Ivy se vuelve y me besa.

—Hola.

—Hola —digo yo.

Se apoya sobre los codos.

—Empújame —dice. Lo hago, y ella se da impulso hasta sentarse y baja las piernas de la cama. Casi ha llegado a la puerta cuando parte de su cuerpo choca contra un montón de canastillas—. ¡Au! ¡Dios!

Y desciendo un nivel más en mi autoestima.
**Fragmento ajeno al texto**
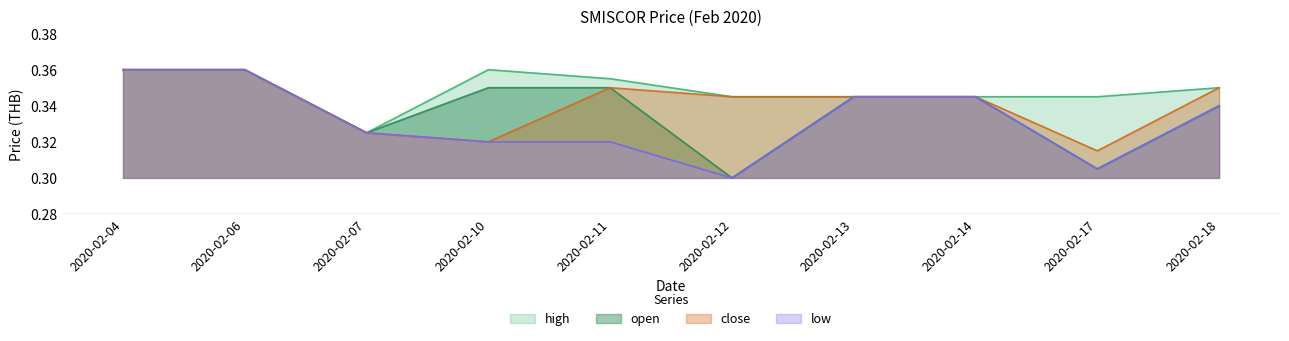

At which category is the sum across all series the highest?

2020-02-04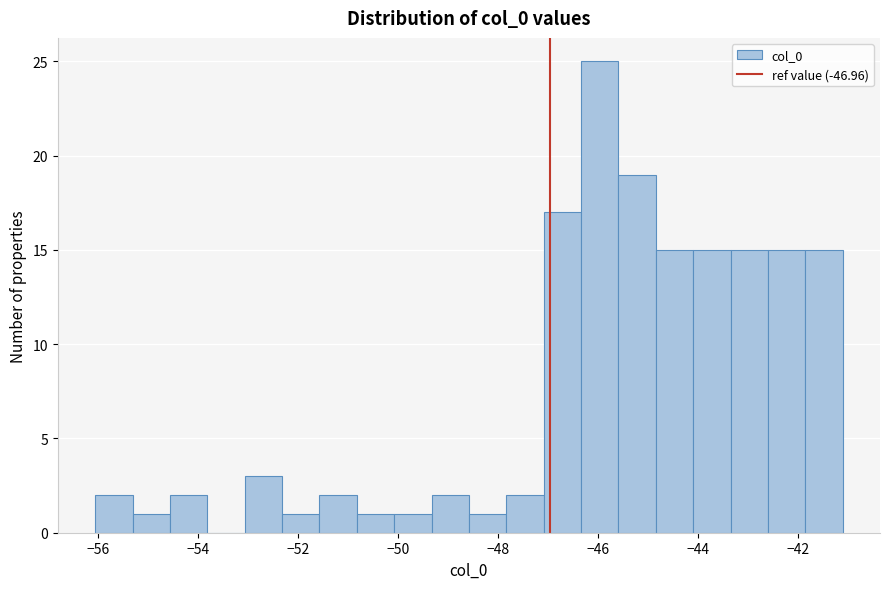

Read against the x-axis, roughly where is the centre of the tallest bar?

-46.0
—¿Qué tal tu día? —pregunto cuando Ivy vuelve a entrar en la habitación. He movido las canastillas a mi lado de la cama, para evitar más lesiones.

—Bien —dice bostezando—. ¿Y tú? ¿Qué tal el rodaje?

—Podría haber sido peor. Tal vez.

Ivy se tapa hasta los hombros con el edredón y se acomoda.

—Estaba pensando que podíamos leer el libro de bebés —susurro.

—Ya lo he leído con Frank.

—¿Cómo? ¿Y yo qué? El viernes es el día del libro de bebés.

—Bueno, pues ya es sábado.

—Estás de coña, claro.

—No, son más de las doce, estoy exhausta y quiero volver a dormirme.

Ese es el final de la conversación.

Estoy completamente despierto y furioso de la impotencia. Si hubiera una habitación de invitados en la que dormir, me iría ahora mismo. Pero la habitación de invitados está ocupada por Frank; todo el piso lo está, toda mi vida lo está. Dormiría en el sofá, pero no hay cortinas en el salón y no sé dónde guarda Ivy las mantas de sobra. Tengo un piso en Brixton, pero está lleno de inquilinos. Y tumbado aquí, en la oscuridad, en esta habitación, me cuesta creer que uno pueda sentirse más atrapado dentro de una celda.